▶ [Job] Your answer must contain each line of the listing in which "movies" appears, copied in full.

▶ [Supplied data]
--- START ---
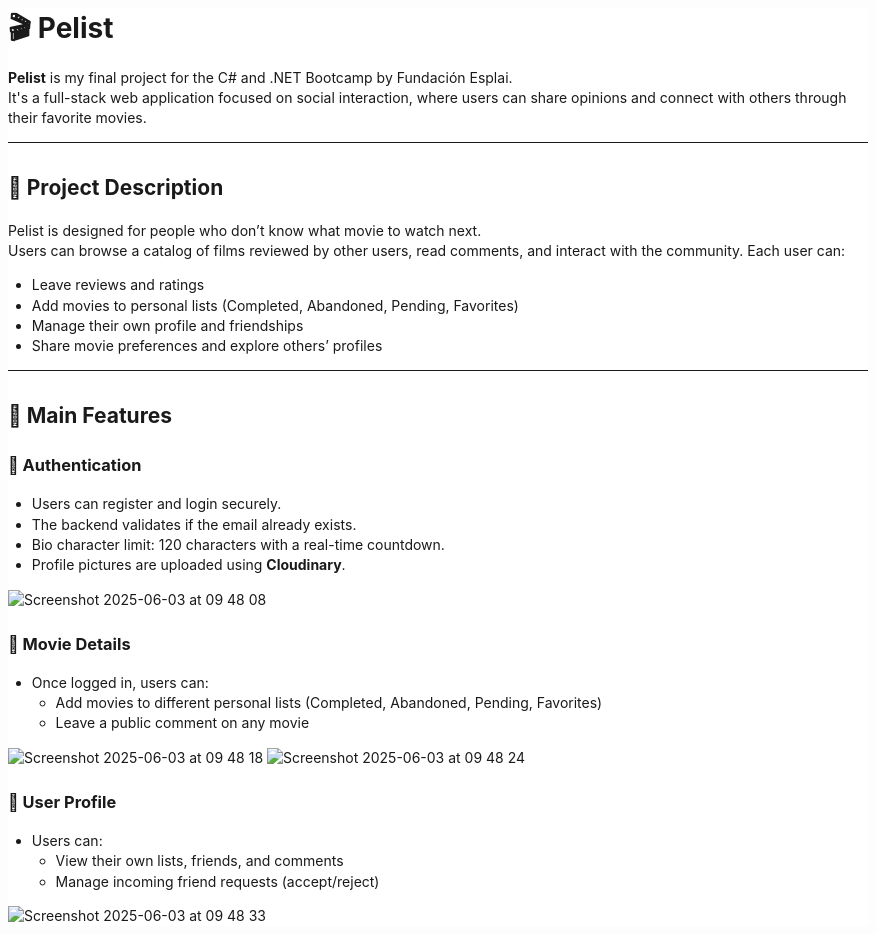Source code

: # 🎬 Pelist

**Pelist** is my final project for the C# and .NET Bootcamp by Fundación Esplai.  
It's a full-stack web application focused on social interaction, where users can share opinions and connect with others through their favorite movies.

---

## 📌 Project Description

Pelist is designed for people who don’t know what movie to watch next.  
Users can browse a catalog of films reviewed by other users, read comments, and interact with the community. Each user can:

- Leave reviews and ratings
- Add movies to personal lists (Completed, Abandoned, Pending, Favorites)
- Manage their own profile and friendships
- Share movie preferences and explore others’ profiles

---

## 🚀 Main Features

### 🔐 Authentication

- Users can register and login securely.
- The backend validates if the email already exists.
- Bio character limit: 120 characters with a real-time countdown.
- Profile pictures are uploaded using **Cloudinary**.

<img width="812" alt="Screenshot 2025-06-03 at 09 48 08" src="https://github.com/user-attachments/assets/bfded079-1072-463c-bc1e-93255375bd88" />

### 🎥 Movie Details

- Once logged in, users can:
  - Add movies to different personal lists (Completed, Abandoned, Pending, Favorites)
  - Leave a public comment on any movie

<img width="817" alt="Screenshot 2025-06-03 at 09 48 18" src="https://github.com/user-attachments/assets/63ed8c04-e8c1-4591-bcef-4606a36c8e98" />

<img width="730" alt="Screenshot 2025-06-03 at 09 48 24" src="https://github.com/user-attachments/assets/3278b51f-2e15-468b-b71b-6f8d3a0efcdb" />



### 👤 User Profile

- Users can:
  - View their own lists, friends, and comments
  - Manage incoming friend requests (accept/reject)
<img width="810" alt="Screenshot 2025-06-03 at 09 48 33" src="https://github.com/user-attachments/assets/2371f42c-db5b-468a-88e7-3164bc0f6760" />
--- END ---
▶ [Result of this exercise]
It's a full-stack web application focused on social interaction, where users can share opinions and connect with others through their favorite movies.
- Add movies to personal lists (Completed, Abandoned, Pending, Favorites)
  - Add movies to different personal lists (Completed, Abandoned, Pending, Favorites)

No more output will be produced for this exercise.